河野太郎ワクチン担当相は17日告示29日投開票の自民党総裁選挙に出馬する考えを9月10日、正式に表明した。

 河野氏は総裁選に向けて「日本を前に進める」「自民党を変え政治を変える」などをキャッチコピーに掲げて戦うという。

 元外相で岸田派の岸田文雄会長、高市早苗前総務相に続いて総裁選に出馬表明した3人目の候補だ。

 昨年9月の総裁選では、安倍晋三前首相が率いる清和会(細田派)、麻生太郎副総理兼財務相の麻生派、二階俊博幹事長の二階派などが菅義偉首相を派閥で支援表明し、圧勝した。今回も候補者が派閥支援が得られるかが、大きなカギだった。
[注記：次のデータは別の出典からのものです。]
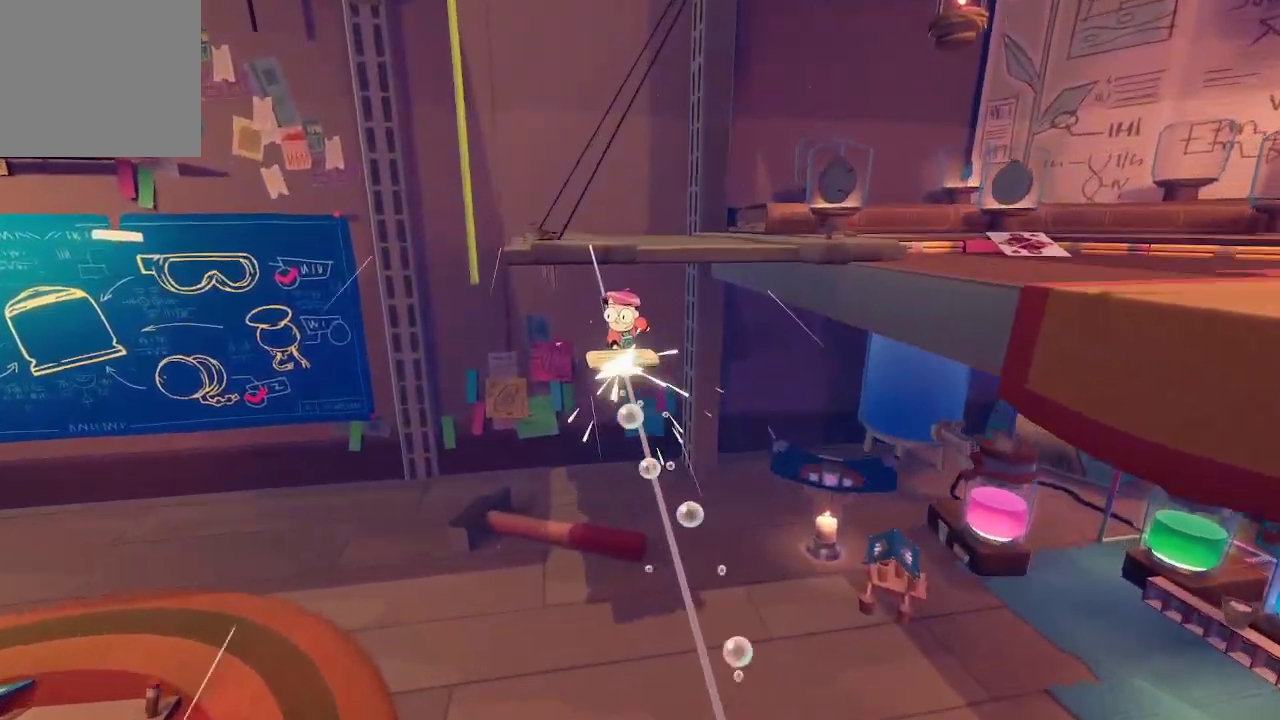
{"buttons": ["A", "R1"], "left_stick": "up-right", "right_stick": "center", "events": [[367, "A", "down"], [400, "left_stick", "up-right"]]}
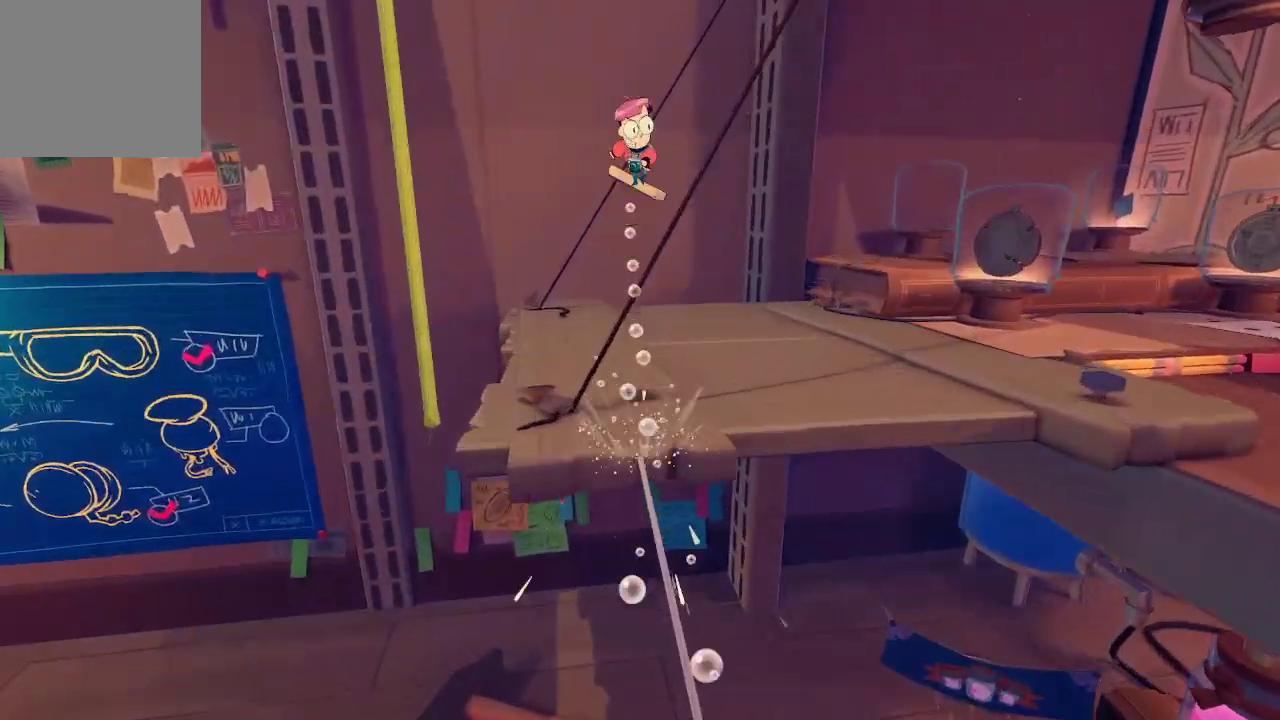
{"buttons": ["R1"], "left_stick": "up-right", "right_stick": "center", "events": [[133, "A", "up"]]}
 しかし、今回、河野氏が所属する麻生派の領袖の麻生氏は河野氏の出馬について「(河野氏には)やるなら、しっかりとやれ、勝たない選挙ならやめた方がいいと言ってきた」と会見で素っ気なく述べた。麻生派の国会議員はこう語る。

「麻生氏の記者会見の言葉通り。しっかりやれとしか言わない。麻生氏自身は4回、総裁選に出てやっと勝った。その辛さを河野氏によく話していた。また、河野氏が出馬すると世代交代という感が強くなる。派閥や自民党内には当選回数を重ねつつも、閣僚になっていない議員もいる。そのあたりに配慮している。今回、麻生派は派閥として河野氏を支援しないでしょう。半分近くは岸田氏に票が流れると思います」

 10月21日に衆院議員の任期満了となるので、総選挙は10月~11月には実施される。無派閥の若手議員はこう喜ぶ。

「河野氏がやっと表明してくれた。派閥を超えて若手の多くは河野氏を応援しますよ。選挙を戦うには、看板、顔が大事です。今回は派閥の締め付けが昨年の総裁選と比較してあまりない。コロナ禍で幹部から呼び出されることも少ないそうです。河野氏に投票しやすい状況が整いつつありますね」

 岸田氏は小泉純一郎元首相以降の新自由主義的な政治から脱却というリベラル的な政策を発表した。高市氏は出馬表明した時に靖国神社参拝を明言するなど、安倍前首相の路線の継承、保守的な政策を打ち出している。河野氏は改革路線とみられる。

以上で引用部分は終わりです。